A cash manager handles the financial transactions of a company and/or client. He can be employed in a number of different industries and handle different accounts at the same time. The cash manager keeps a close eye on an organization’s or client’s profitability and monitors the risks and losses as well. Sometimes, the manager may also be assigned to handle a group of people under him.
Duties of a cash manager include handling cash management operations, overseeing account administration, reviewing and implementing improvement in cash management, and ensuring financial obligations are met by the organization. A cash manager also assures that the organization adheres to the company policies and procedures; completes all cash management documentation for different departments; prepares reports and proposals for cash management improvement. He/she also reconciles cash application and disbursements in a timely manner; monitors cash transactions and ensures a balanced account; forecasts and monitors cash flow in a weekly, monthly, quarterly and annual manner. Cash managers may also be responsible for preparing cash flow reports for upper management use, identifying and evaluating variances with other departments to forecast timing and amount of future cash flows, receiving wire transfers and handling outgoing wire transfers; as well as assisting in financial reporting.

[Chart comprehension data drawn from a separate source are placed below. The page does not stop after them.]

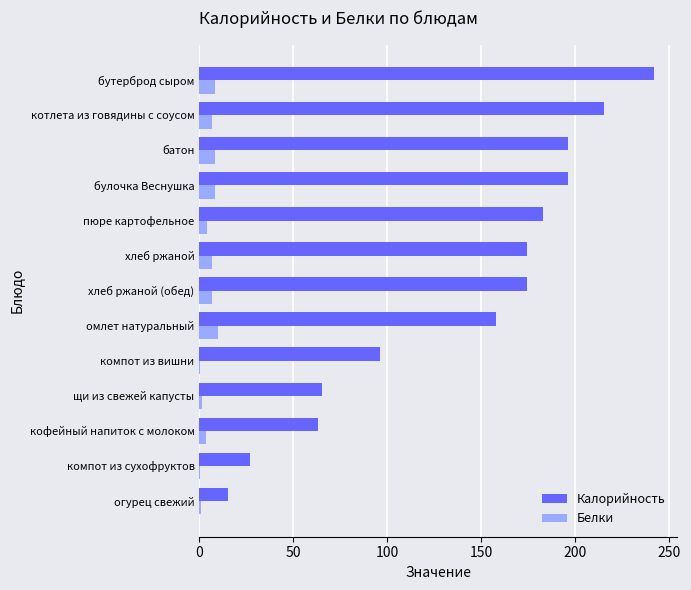

What are all the series names shown in the legend?

Калорийность, Белки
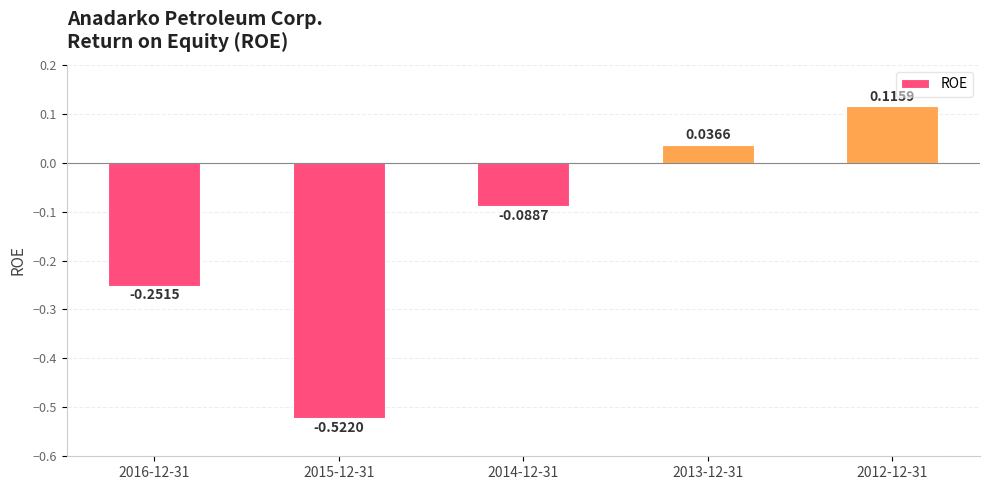

Rank the categories by value from highest to lowest.

2012-12-31, 2013-12-31, 2014-12-31, 2016-12-31, 2015-12-31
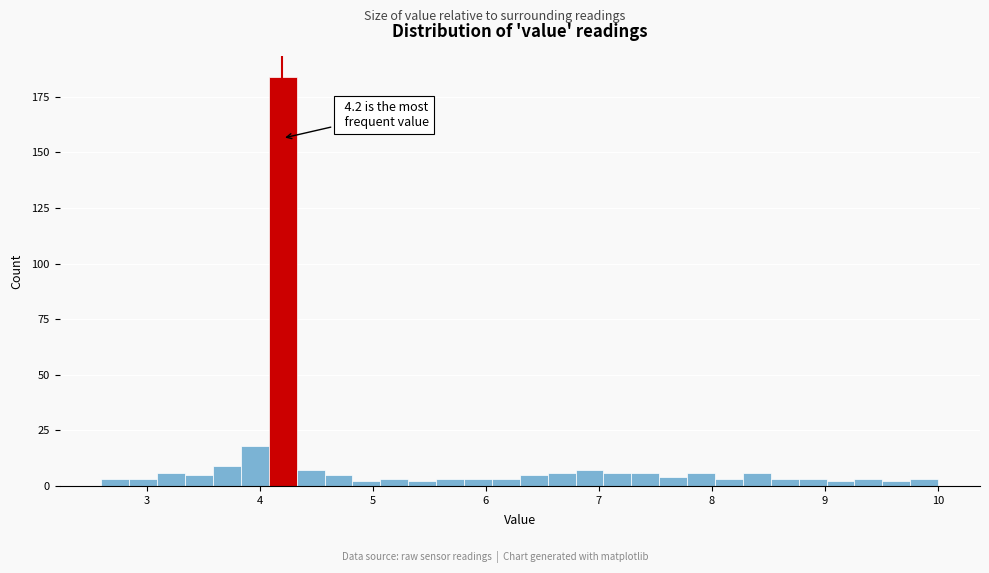

Read against the x-axis, roughly where is the centre of the tallest bar?

4.2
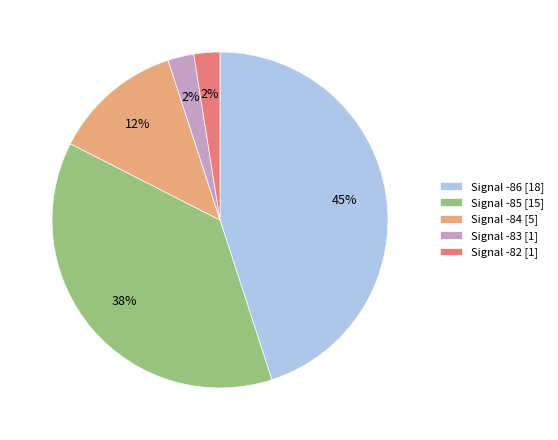

Is there a majority slice in this chart?

No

Education and Training Requirements
Most cash managers earn a bachelor’s degree or master’s degree in order to be hired by potential and large employers. They typically focus on courses like business, math, finance, administration, accounting and economics. Some cash managers see the importance of getting certified. Most importantly, they should have experience in handling financial transactions such as previously being an accountant, tax socialists or auditor.

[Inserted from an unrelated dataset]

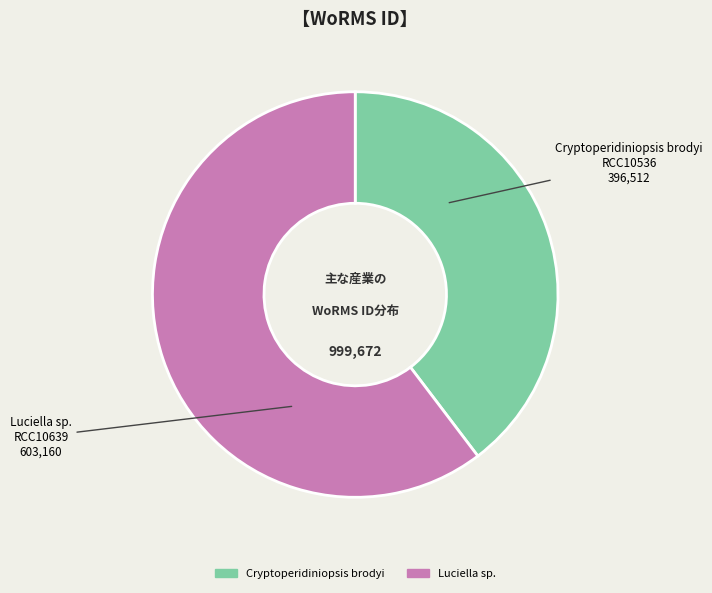

Rank the categories by value from lowest to highest.

Cryptoperidiniopsis brodyi, Luciella sp.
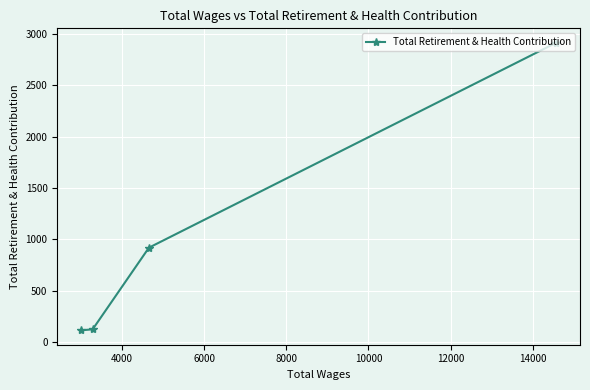

What is the average value?

1017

Knowledge and Skills Requirements
A cash manager must possess exceptional communications skills as he deals with people from the top management, clients, customers, and staff. He/she must be analytical, professional and organized. Cash managers should know how to work independently and as part of a team. They must have excellent mathematical skills and have basic understanding of finance-related computer programs.

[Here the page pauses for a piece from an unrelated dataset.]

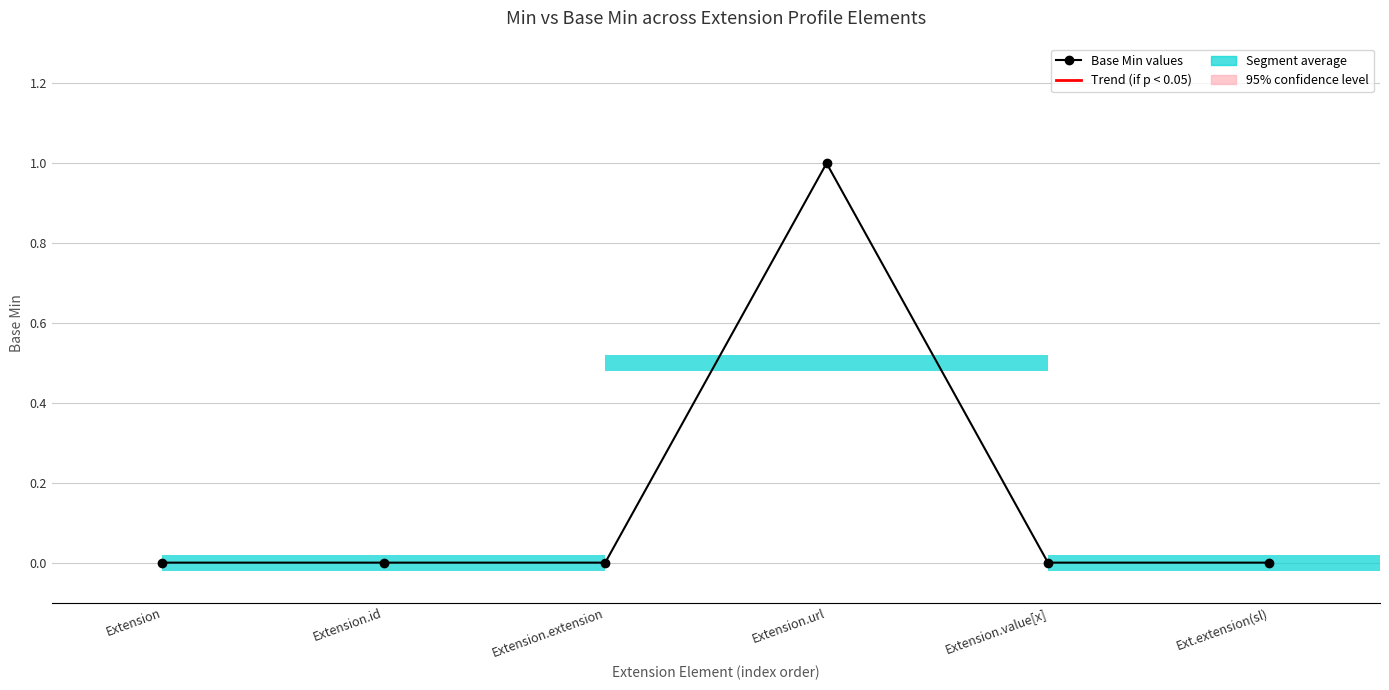

How many bars are there in total?

6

Cash managers must dress in a very professional manner. They are expected to work long hours, with some positions requiring an average of 50 hours a week. Their work consists of having many scheduled meetings and presentations in order to update their client and upper management on the organization’s financial status. Travel may be essential especially when handling financial operations in rather large companies.
A cash manager’s average annual salary is $53,000, which will vary on the cash manager’s experience and the industry he works in.